The biotech industry strongly denies this, but two official reports have suggested that there "could" be a possible link.
Prince Charles expressed no doubts in his lecture, delivered at the invitation of Dr Vandana Shiva, the founder of Navdanya, and one of the leading proponents of the technology's role in the deaths. He spoke of "the truly appalling and tragic rate of small farmer suicides in India, stemming in part from the failure of many GM crop varieties".
Much of the controversy surrounds claims of failures by a Monsanto GM cotton called Bollguard. The GM company says that "farmers in India have found success" with it, and cites a survey in support. Its opponents produce evidence of their own to show the opposite.
But Prince Charles did not stop there. Broadening his offensive, he said that "any GM crop will inevitably contaminate neighbouring fields", making it impossible to maintain the integrity of organic and conventional crops.
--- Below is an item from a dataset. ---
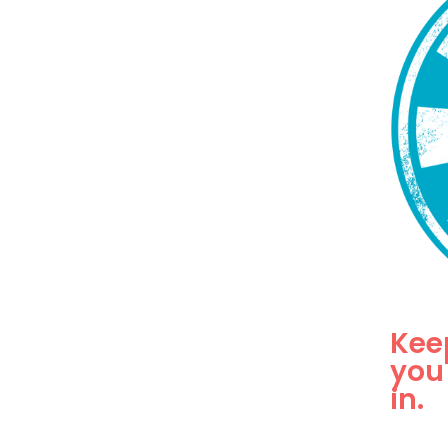
Kee
you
For the first time in history this would lead to "one man's system of farming effectively destroying the choice of another man's" and "turn the whole issue into a global moral question." He quoted Mahatma Gandhi who condemned "commerce without morality" and "science without humanity". He added: "One must surely ask the question whether – if only from a precautionary point of view – it might be wise to keep some areas of the world free from GM-based agriculture."
The Prince attacked the contention that "GM food is now essential to feed the world", saying that the evidence showed that modified crops' yields were "generally lower than their conventional counterparts". He called them "a wrong turning on the route to feeding the world in a sustainable or durable manner" and "a risky and expensive distraction, diverting attention and resources away from those real, long-term solutions such as crop varieties which respond well to low input systems that, in turn, do not rely on fossil fuels." There was substantial evidence "to show that a growing world population can be fed most successfully in the long term by agricultural systems that manage the land within environmental limits".
Recent research had shown, he added, that organic farming techniques had increased yields in Brazil by 250 per cent and in Ethiopia were up fivefold, while the world's biggest international agricultural study – headed by Professor Bob Watson, now chief scientist at Department for Food, Environment and Rural Affairs – had backed organic farming, rather than GM to tackle word hunger.